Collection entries
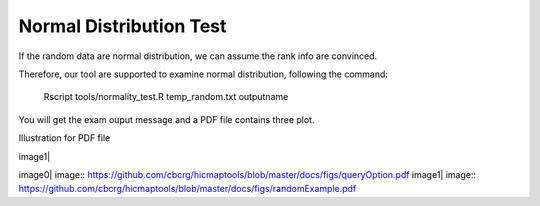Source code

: Normal Distribution Test
=============================

If the random data are normal distribution, we can assume the rank info
are convinced.

Therefore, our tool are supported to examine normal distribution,
following the command:

    Rscript tools/normality\_test.R temp\_random.txt outputname

You will get the exam ouput message and a PDF file contains three plot.

Illustration for PDF file

image1|

image0| image:: https://github.com/cbcrg/hicmaptools/blob/master/docs/figs/queryOption.pdf
image1| image:: https://github.com/cbcrg/hicmaptools/blob/master/docs/figs/randomExample.pdf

Prompt: Please report every line of the records above that contains the word "https".

Reply to the task:
image0| image:: https://github.com/cbcrg/hicmaptools/blob/master/docs/figs/queryOption.pdf
image1| image:: https://github.com/cbcrg/hicmaptools/blob/master/docs/figs/randomExample.pdf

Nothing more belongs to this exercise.